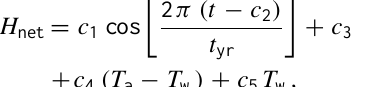
Fig. 2. Seasonal evolution of the dimensionless thickness δ of the surface well-mixed layer for the general case of a dimictic lake.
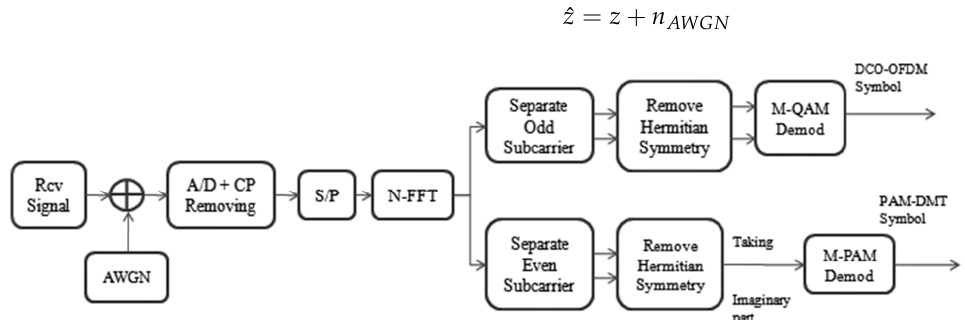
Figure 1. DC-biased pulse amplitude modulated orthogonal frequency division multiplexing (DPO-OFDM) transmission side where dc-biased optical OFDM (DCO-OFDM) and pulse amplitude modulated discrete multitone (PAM-DMT) elec- trical signals are formed and then combined and converted to the optical domain. Note that QAM stands for quadrature amplitude modulation; while IFFT, S/P, P/S, CP and D/A stand for inverse fast Fourier transform, serial-to-parallel, paral- lel-to-serial, cyclic prefix, and digital-to-analog, respectively.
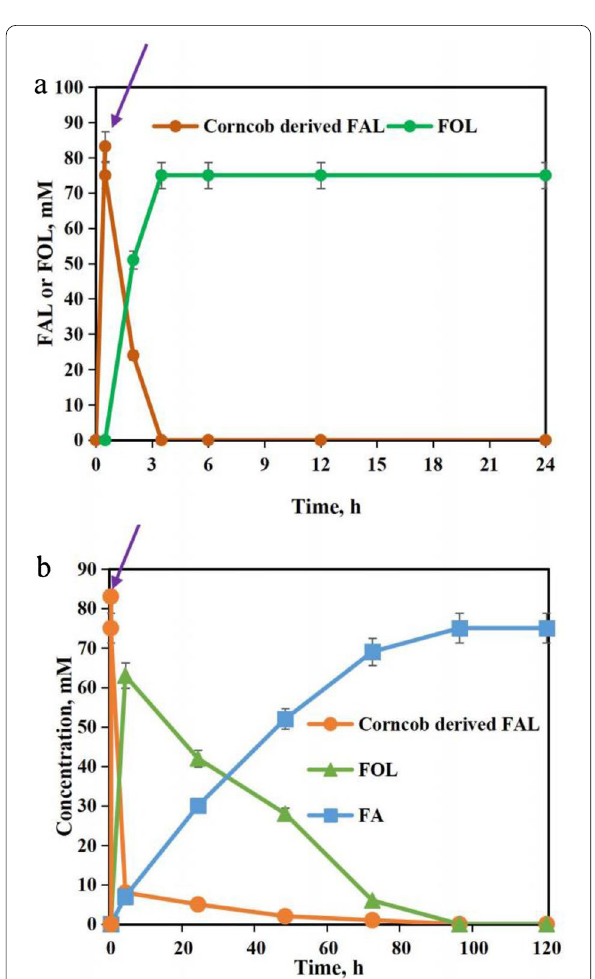
Fig. 5 Reaction process for one‑pot production of FOL ( a ) and FA ( b ) from corn cobs catalyzed by chemoenzymatic cascade catalysis with maleic acid‑assisted Sn‑GP chemocatalyst and whole‑cell biocatalyst. (Arrow: pH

### AIM OF THE EXERCISE
Print the listing exactly, images excluded.

### YOUR SOLUTION
Fig. 2. Seasonal evolution of the dimensionless thickness δ of the surface well-mixed layer for the general case of a dimictic lake.
Figure 1. DC-biased pulse amplitude modulated orthogonal frequency division multiplexing (DPO-OFDM) transmission side where dc-biased optical OFDM (DCO-OFDM) and pulse amplitude modulated discrete multitone (PAM-DMT) elec- trical signals are formed and then combined and converted to the optical domain. Note that QAM stands for quadrature amplitude modulation; while IFFT, S/P, P/S, CP and D/A stand for inverse fast Fourier transform, serial-to-parallel, paral- lel-to-serial, cyclic prefix, and digital-to-analog, respectively.
Fig. 5 Reaction process for one‑pot production of FOL ( a ) and FA ( b ) from corn cobs catalyzed by chemoenzymatic cascade catalysis with maleic acid‑assisted Sn‑GP chemocatalyst and whole‑cell biocatalyst. (Arrow: pH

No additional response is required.